• Provided information:
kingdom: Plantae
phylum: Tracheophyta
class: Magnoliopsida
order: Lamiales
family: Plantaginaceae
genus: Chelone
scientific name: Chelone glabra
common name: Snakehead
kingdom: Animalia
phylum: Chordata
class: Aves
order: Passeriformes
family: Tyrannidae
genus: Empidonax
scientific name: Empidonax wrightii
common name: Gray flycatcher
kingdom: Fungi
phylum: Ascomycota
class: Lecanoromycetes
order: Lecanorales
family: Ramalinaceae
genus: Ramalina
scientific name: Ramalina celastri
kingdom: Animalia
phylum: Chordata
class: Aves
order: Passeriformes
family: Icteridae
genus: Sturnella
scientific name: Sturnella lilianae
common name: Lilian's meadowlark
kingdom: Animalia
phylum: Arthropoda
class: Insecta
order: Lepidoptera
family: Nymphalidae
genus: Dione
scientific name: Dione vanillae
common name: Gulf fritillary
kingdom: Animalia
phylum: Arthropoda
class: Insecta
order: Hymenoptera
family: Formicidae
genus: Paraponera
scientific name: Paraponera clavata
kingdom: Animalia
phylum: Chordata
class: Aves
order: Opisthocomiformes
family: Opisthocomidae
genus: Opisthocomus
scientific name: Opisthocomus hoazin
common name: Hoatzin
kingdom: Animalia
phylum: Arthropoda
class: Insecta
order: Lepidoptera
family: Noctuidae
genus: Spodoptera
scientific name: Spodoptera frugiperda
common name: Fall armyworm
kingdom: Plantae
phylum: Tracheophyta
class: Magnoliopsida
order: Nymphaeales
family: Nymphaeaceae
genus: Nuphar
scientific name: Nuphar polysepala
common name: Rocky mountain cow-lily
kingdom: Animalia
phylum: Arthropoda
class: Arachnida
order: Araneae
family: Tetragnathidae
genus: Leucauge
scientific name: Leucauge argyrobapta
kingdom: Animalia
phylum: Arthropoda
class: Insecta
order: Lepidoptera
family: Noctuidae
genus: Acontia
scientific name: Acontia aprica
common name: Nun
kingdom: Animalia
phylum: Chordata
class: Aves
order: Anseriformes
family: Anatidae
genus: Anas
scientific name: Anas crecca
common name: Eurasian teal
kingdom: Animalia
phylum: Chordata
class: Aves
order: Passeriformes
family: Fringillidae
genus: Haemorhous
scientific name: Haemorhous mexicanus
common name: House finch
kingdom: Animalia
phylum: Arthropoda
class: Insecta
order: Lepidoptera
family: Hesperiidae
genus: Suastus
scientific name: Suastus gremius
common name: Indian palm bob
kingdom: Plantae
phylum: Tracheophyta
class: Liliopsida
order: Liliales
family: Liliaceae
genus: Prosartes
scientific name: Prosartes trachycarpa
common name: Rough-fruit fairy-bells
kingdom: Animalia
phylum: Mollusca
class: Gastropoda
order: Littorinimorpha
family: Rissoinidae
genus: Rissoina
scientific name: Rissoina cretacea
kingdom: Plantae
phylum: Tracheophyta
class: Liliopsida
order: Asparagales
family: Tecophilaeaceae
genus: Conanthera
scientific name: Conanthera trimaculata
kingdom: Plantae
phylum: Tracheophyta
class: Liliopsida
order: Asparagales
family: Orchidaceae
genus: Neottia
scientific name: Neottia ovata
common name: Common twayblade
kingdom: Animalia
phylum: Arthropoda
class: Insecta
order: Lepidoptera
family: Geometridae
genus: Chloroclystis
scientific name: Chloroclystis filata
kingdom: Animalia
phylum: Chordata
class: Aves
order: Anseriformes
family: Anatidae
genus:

• The exercise:
Pull every line out of the material above and copy each one unchanged, keeping the original order.

• Written answer:
kingdom: Plantae
phylum: Tracheophyta
class: Magnoliopsida
order: Lamiales
family: Plantaginaceae
genus: Chelone
scientific name: Chelone glabra
common name: Snakehead
kingdom: Animalia
phylum: Chordata
class: Aves
order: Passeriformes
family: Tyrannidae
genus: Empidonax
scientific name: Empidonax wrightii
common name: Gray flycatcher
kingdom: Fungi
phylum: Ascomycota
class: Lecanoromycetes
order: Lecanorales
family: Ramalinaceae
genus: Ramalina
scientific name: Ramalina celastri
kingdom: Animalia
phylum: Chordata
class: Aves
order: Passeriformes
family: Icteridae
genus: Sturnella
scientific name: Sturnella lilianae
common name: Lilian's meadowlark
kingdom: Animalia
phylum: Arthropoda
class: Insecta
order: Lepidoptera
family: Nymphalidae
genus: Dione
scientific name: Dione vanillae
common name: Gulf fritillary
kingdom: Animalia
phylum: Arthropoda
class: Insecta
order: Hymenoptera
family: Formicidae
genus: Paraponera
scientific name: Paraponera clavata
kingdom: Animalia
phylum: Chordata
class: Aves
order: Opisthocomiformes
family: Opisthocomidae
genus: Opisthocomus
scientific name: Opisthocomus hoazin
common name: Hoatzin
kingdom: Animalia
phylum: Arthropoda
class: Insecta
order: Lepidoptera
family: Noctuidae
genus: Spodoptera
scientific name: Spodoptera frugiperda
common name: Fall armyworm
kingdom: Plantae
phylum: Tracheophyta
class: Magnoliopsida
order: Nymphaeales
family: Nymphaeaceae
genus: Nuphar
scientific name: Nuphar polysepala
common name: Rocky mountain cow-lily
kingdom: Animalia
phylum: Arthropoda
class: Arachnida
order: Araneae
family: Tetragnathidae
genus: Leucauge
scientific name: Leucauge argyrobapta
kingdom: Animalia
phylum: Arthropoda
class: Insecta
order: Lepidoptera
family: Noctuidae
genus: Acontia
scientific name: Acontia aprica
common name: Nun
kingdom: Animalia
phylum: Chordata
class: Aves
order: Anseriformes
family: Anatidae
genus: Anas
scientific name: Anas crecca
common name: Eurasian teal
kingdom: Animalia
phylum: Chordata
class: Aves
order: Passeriformes
family: Fringillidae
genus: Haemorhous
scientific name: Haemorhous mexicanus
common name: House finch
kingdom: Animalia
phylum: Arthropoda
class: Insecta
order: Lepidoptera
family: Hesperiidae
genus: Suastus
scientific name: Suastus gremius
common name: Indian palm bob
kingdom: Plantae
phylum: Tracheophyta
class: Liliopsida
order: Liliales
family: Liliaceae
genus: Prosartes
scientific name: Prosartes trachycarpa
common name: Rough-fruit fairy-bells
kingdom: Animalia
phylum: Mollusca
class: Gastropoda
order: Littorinimorpha
family: Rissoinidae
genus: Rissoina
scientific name: Rissoina cretacea
kingdom: Plantae
phylum: Tracheophyta
class: Liliopsida
order: Asparagales
family: Tecophilaeaceae
genus: Conanthera
scientific name: Conanthera trimaculata
kingdom: Plantae
phylum: Tracheophyta
class: Liliopsida
order: Asparagales
family: Orchidaceae
genus: Neottia
scientific name: Neottia ovata
common name: Common twayblade
kingdom: Animalia
phylum: Arthropoda
class: Insecta
order: Lepidoptera
family: Geometridae
genus: Chloroclystis
scientific name: Chloroclystis filata
kingdom: Animalia
phylum: Chordata
class: Aves
order: Anseriformes
family: Anatidae
genus:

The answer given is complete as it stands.